Sorry it’s been so long! My mind has been in about a billion different places these last 2 months, so it’s been hard to type up a blog. However, my time in Peru has given me some time to reflect and process my time in Chile, and I’m able to see the really good moments, along with some really hard ones.

Ministry the first month involved going to a school in the mornings to help teach English. I built some really amazing relationships with the kids there, played endless games of “Down by the Bank,” and had some great conversations about all their favorite things! In the afternoons, we would teach English classes at the church to the community of Recoleta (right outside Santiago). It was really busy. However, our last month, the schools were out for Holiday so our ministry became very sporadic and usually we had no idea what the day would hold. That last month was mainly building relationships with the church members and joining in on all of their activities. My teammate, Emma, even wrote up a modern day nativity play that we all got to perform, and it was awesome! But probably my favorite part of the whole two months was the last week. My team and I split up and went out into the streets of Recoleta to do street evangelism/ask the Lord who He wanted us to go talk to and pray for. It was so cool to meet everyone the Lord brought across our path and show the power of prayer to them even if it was in a different language. The Lord keeps teaching me that he works beyond language, but it’s a lesson I have to learn everytime we change countries.

During Chile, the Lord also took me to some really hard places. He humbled me immensely. He showed me my great capacity for sin and failure, but in that, I discovered more than I ever have about His grace (a concept I have and probably always will struggle with). But in bringing me low, the Lord has showed me how big and trustworthy He is. He has brought me to a place of dependence as a result of my new found humility, and I trust Him more than I ever have. 2 Corinthians 12:9-10 has been super impactful-

“But he said to me, ‘My grace is sufficient for you, for my power is made perfect in weakness.’ Therefore I will boast all the more gladly of my weaknesses, so that the power of Christ may rest upon me. For the sake of Christ, then, I am content with weaknesses, insults, hardships, persecutions, and calamities. For when I am weak, then I am strong.”

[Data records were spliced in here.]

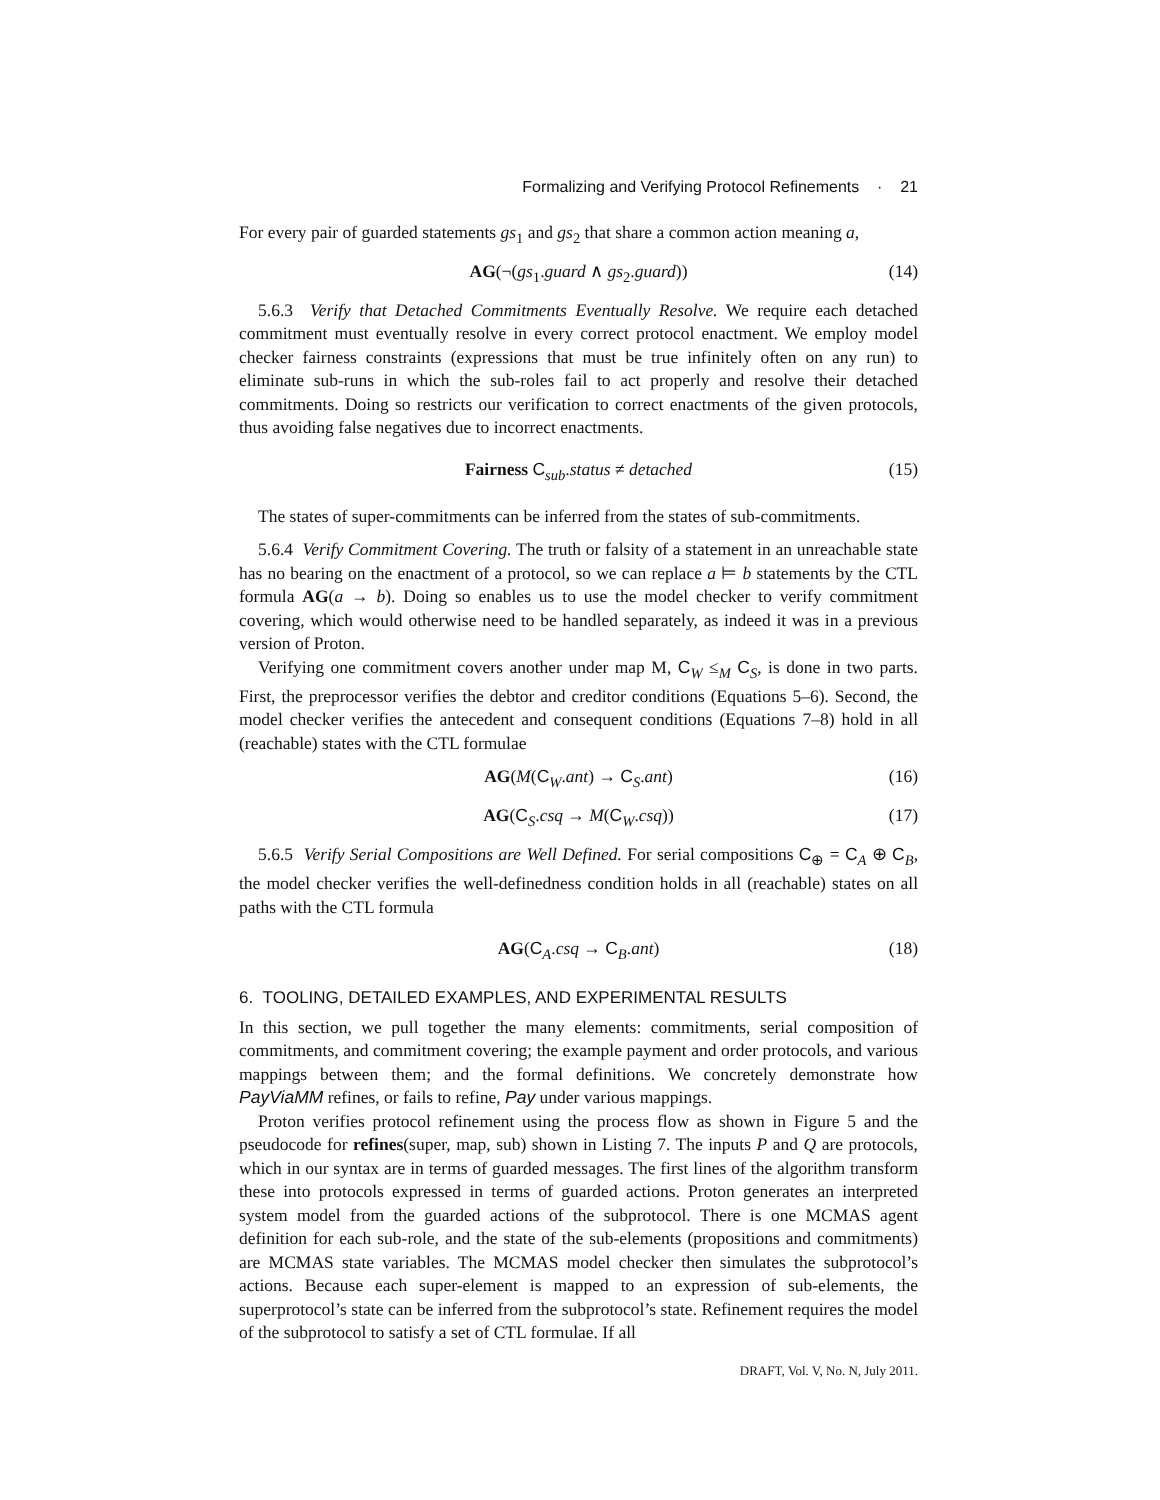Formalizing and Verifying Protocol Refinements · 21
For every pair of guarded statements gs<sub>1</sub> and gs<sub>2</sub> that share a common action meaning a,
AG(¬(gs<sub>1</sub>.guard ∧ gs<sub>2</sub>.guard)) (14)
5.6.3 Verify that Detached Commitments Eventually Resolve. We require each detached commitment must eventually resolve in every correct protocol enactment. We employ model checker fairness constraints (expressions that must be true infinitely often on any run) to eliminate sub-runs in which the sub-roles fail to act properly and resolve their detached commitments. Doing so restricts our verification to correct enactments of the given protocols, thus avoiding false negatives due to incorrect enactments.
Fairness C<sub>sub</sub>.status ≠ detached (15)
The states of super-commitments can be inferred from the states of sub-commitments.
5.6.4 Verify Commitment Covering. The truth or falsity of a statement in an unreachable state has no bearing on the enactment of a protocol, so we can replace a ⊨ b statements by the CTL formula AG(a → b). Doing so enables us to use the model checker to verify commitment covering, which would otherwise need to be handled separately, as indeed it was in a previous version of Proton.
Verifying one commitment covers another under map M, C<sub>W</sub> ≤<sub>M</sub> C<sub>S</sub>, is done in two parts. First, the preprocessor verifies the debtor and creditor conditions (Equations 5–6). Second, the model checker verifies the antecedent and consequent conditions (Equations 7–8) hold in all (reachable) states with the CTL formulae
AG(M(C<sub>W</sub>.ant) → C<sub>S</sub>.ant) (16)
AG(C<sub>S</sub>.csq → M(C<sub>W</sub>.csq)) (17)
5.6.5 Verify Serial Compositions are Well Defined. For serial compositions C<sub>⊕</sub> = C<sub>A</sub> ⊕ C<sub>B</sub>, the model checker verifies the well-definedness condition holds in all (reachable) states on all paths with the CTL formula
AG(C<sub>A</sub>.csq → C<sub>B</sub>.ant) (18)
6. TOOLING, DETAILED EXAMPLES, AND EXPERIMENTAL RESULTS
In this section, we pull together the many elements: commitments, serial composition of commitments, and commitment covering; the example payment and order protocols, and various mappings between them; and the formal definitions. We concretely demonstrate how PayViaMM refines, or fails to refine, Pay under various mappings.
Proton verifies protocol refinement using the process flow as shown in Figure 5 and the pseudocode for refines(super, map, sub) shown in Listing 7. The inputs P and Q are protocols, which in our syntax are in terms of guarded messages. The first lines of the algorithm transform these into protocols expressed in terms of guarded actions. Proton generates an interpreted system model from the guarded actions of the subprotocol. There is one MCMAS agent definition for each sub-role, and the state of the sub-elements (propositions and commitments) are MCMAS state variables. The MCMAS model checker then simulates the subprotocol’s actions. Because each super-element is mapped to an expression of sub-elements, the superprotocol’s state can be inferred from the subprotocol’s state. Refinement requires the model of the subprotocol to satisfy a set of CTL formulae. If all
DRAFT, Vol. V, No. N, July 2011.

I’m still learning how to boast in my weakness. It’s a work in progress… and I definitely went into a “pit” when I became aware of my pride. I said yes to the hard things and wrestled with them, but it has also been hard to climb out of the pit. The Lord has asked me to look at my weaknesses and mess and still believe that He loves me, believe His grace covers it, and believe that I’m still worthy to be called His child.

I honestly don’t want to. Even though it’s true and that is what His Word says, it feels too hard to believe it. So, instead of trying with all my might to embrace it, I simply asked the Lord to allow me to believe it. The cool thing is- He did! That has been the most amazing thing about my journey with trust. I realize that most of the things I worry about, control, or try fix, aren’t actually my things to carry. I pick up loads that were never mine in the first place. Instead of fixing and working my way out of shame, I sit and “drown” in a sense. I let the weakness and failure in because that really is when the Lord is strong and speaks the loudest. It allows me to take Him out of the box I put Him, and more importantly, it builds trust! It’s so backwards, but that is truly how the Lord intended it. He never asks us to did this all alone. He just asks for trust and dependence.

So not only has the Lord been showing me my weakness emotionally and spiritually…but also physically! I apparently ate some bad chicken and didn’t hydrate well enough on our way to Peru because when I got 11,000 feet up into the mountains, I got severe altitude sickness and salmonella! So my first week in Peru didn’t start off great, but now I’m 20 minutes outside downtown Cusco with 9 other girls. All of us currently have lice (gotta love community), but we are learning how to love and serve each other well as we wash each others heads with lice shampoo that doesn’t work and comb through every last strand of hair on our heads.

Peru is a beautiful country filled with a lot of culture and history. Our ministry hosts are great, and I can’t wait to share the ministry that we are doing here! The Lord continues to grow and stretch me emotionally, spiritually, and even physically (I still walk 50 ft. and am completely out of breath. I don’t know if it is still an altitude problem or if I’m just horribly out of shape. There’s a strong possibility it’s the later). Thank you for all your prayers and support! They mean more than you know. The race has been hard but also the best 5 months. The Lord is so so good, and I continue to realize and see that every single day.